Williams also informs skeptics that COVID-19 tends to hit them the hardest. “There’s a lot more poor among African Americans that are living in close proximity,” he said. “They’re not that trusting of the hospital, and not likely to have insurance.”

This at-risk group, already suspicious of the flu vaccine, is not going to accept the COVID vaccine right away either, Williams said. “They don’t want to be the first one in line.”

Pfizer data show that of the 44,393 clinical trial participants globally, 30% in the U.S. were Asian, Black, Hispanic, and Native American. And data show that the vaccine was well tolerated across all populations.

Yale School of Medicine Photo.

Rev. Kelcy Steele, Varick Memorial AME Zion Church.

Since the summer, Pfizer has had educational briefing sessions with Black and Hispanic organizations to promote awareness. “Pfizer is deploying its field medical directors to educate health care providers nationwide, and supported the creation of the COVID-19 Vaccine Education and Equity Project,” Pfizer spokeswoman Sharon Castillo said.

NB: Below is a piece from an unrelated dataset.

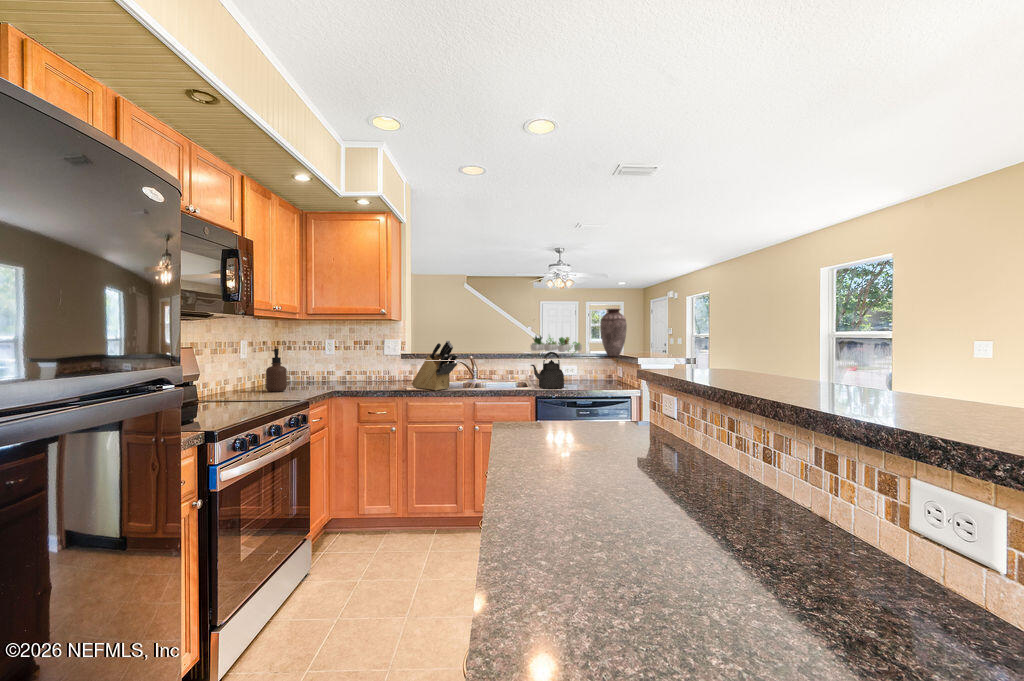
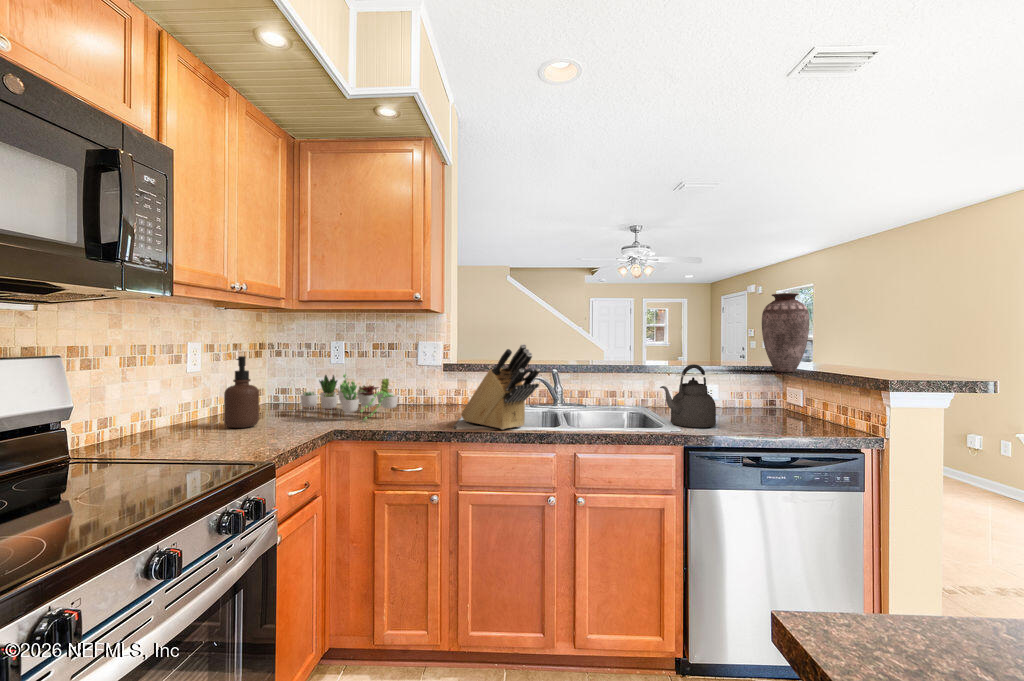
succulent plant: present [531,336,582,355] -> present [300,374,398,421]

Despite the combined efforts of the vaccine-maker, hospitals, community health workers and faith leaders, gaining trust is going to be an uphill task.

“I was raised by my grandmother, born in 1938. She felt flu shots could kill you,” said Polite Wilson, 25, a Black teacher in New Haven who got the flu vaccine this year for the first time in her life.

It’s tough to shake off that kind of generational distrust.

Of the COVID vaccine, Wilson said, “Institutional racism is still alive and well. I need to see enough people that don’t look like me

[take the vaccine]

, and nothing happen to them before I feel comfortable taking it. That could be a few years.”